##### DATA #####
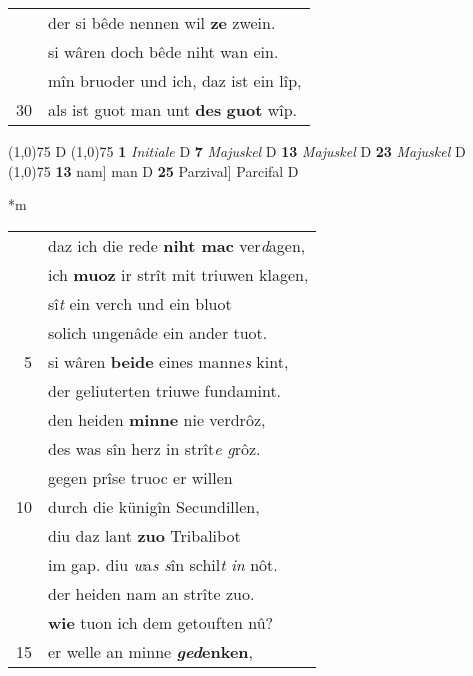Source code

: \documentclass[8pt,a4paper,notitlepage]{article}
\begin{document}
\begin{table}[ht]
\begin{minipage}[t]{0.5\linewidth}
\begin{tabular}{rl}
 & der si bêde nennen wil \textbf{ze} zwein.\\ 
 & si wâren doch bêde niht wan ein.\\ 
 & mîn bruoder und ich, daz ist ein lîp,\\ 
30 & als ist guot man unt \textbf{des} \textbf{guot} wîp.\\ 
\end{tabular}
\scriptsize
\line(1,0){75} \newline
D \newline
\line(1,0){75} \newline
\textbf{1} \textit{Initiale} D  \textbf{7} \textit{Majuskel} D  \textbf{13} \textit{Majuskel} D  \textbf{23} \textit{Majuskel} D  \newline
\line(1,0){75} \newline
\textbf{13} nam] man D \textbf{25} Parzival] Parcifal D \newline
\end{minipage}
\hspace{0.5cm}
\begin{minipage}[t]{0.5\linewidth}
\small
\begin{center}*m
\end{center}
\begin{tabular}{rl}
 & daz ich die rede \textbf{niht mac} ver\textit{d}agen,\\ 
 & ich \textbf{muoz} ir strît mit triuwen klagen,\\ 
 & sî\textit{t} ein verch und ein bluot\\ 
 & solich ungenâde ein ander tuot.\\ 
5 & si wâren \textbf{beide} eines manne\textit{s} kint,\\ 
 & der geliuterten triuwe fundamint.\\ 
 & den heiden \textbf{minne} nie verdrôz,\\ 
 & des was sîn herz in strît\textit{e g}rôz.\\ 
 & gegen prîse truoc er willen\\ 
10 & durch die künigîn Secundillen,\\ 
 & diu daz lant \textbf{zuo} Tribalibot\\ 
 & im gap. diu \textit{w}a\textit{s s}în schil\textit{t} \textit{in} nôt.\\ 
 & der heiden nam an strîte zuo.\\ 
 & \textbf{wie} tuon ich dem getouften nû?\\ 
15 & er welle an minne \textbf{\textit{ged}enken},\\ 

\end{tabular}
\end{minipage}
\end{table}
\end{document}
#####
▸ **GOAL OF THE EXERCISE**
Print all the records again exactly; do not include any picture.

▸ **ANSWER TO THE PROBLEM**
Source code

: \documentclass[8pt,a4paper,notitlepage]{article}
\begin{document}
\begin{table}[ht]
\begin{minipage}[t]{0.5\linewidth}
\begin{tabular}{rl}
 & der si bêde nennen wil \textbf{ze} zwein.\\ 
 & si wâren doch bêde niht wan ein.\\ 
 & mîn bruoder und ich, daz ist ein lîp,\\ 
30 & als ist guot man unt \textbf{des} \textbf{guot} wîp.\\ 
\end{tabular}
\scriptsize
\line(1,0){75} \newline
D \newline
\line(1,0){75} \newline
\textbf{1} \textit{Initiale} D  \textbf{7} \textit{Majuskel} D  \textbf{13} \textit{Majuskel} D  \textbf{23} \textit{Majuskel} D  \newline
\line(1,0){75} \newline
\textbf{13} nam] man D \textbf{25} Parzival] Parcifal D \newline
\end{minipage}
\hspace{0.5cm}
\begin{minipage}[t]{0.5\linewidth}
\small
\begin{center}*m
\end{center}
\begin{tabular}{rl}
 & daz ich die rede \textbf{niht mac} ver\textit{d}agen,\\ 
 & ich \textbf{muoz} ir strît mit triuwen klagen,\\ 
 & sî\textit{t} ein verch und ein bluot\\ 
 & solich ungenâde ein ander tuot.\\ 
5 & si wâren \textbf{beide} eines manne\textit{s} kint,\\ 
 & der geliuterten triuwe fundamint.\\ 
 & den heiden \textbf{minne} nie verdrôz,\\ 
 & des was sîn herz in strît\textit{e g}rôz.\\ 
 & gegen prîse truoc er willen\\ 
10 & durch die künigîn Secundillen,\\ 
 & diu daz lant \textbf{zuo} Tribalibot\\ 
 & im gap. diu \textit{w}a\textit{s s}în schil\textit{t} \textit{in} nôt.\\ 
 & der heiden nam an strîte zuo.\\ 
 & \textbf{wie} tuon ich dem getouften nû?\\ 
15 & er welle an minne \textbf{\textit{ged}enken},\\ 

\end{tabular}
\end{minipage}
\end{table}
\end{document}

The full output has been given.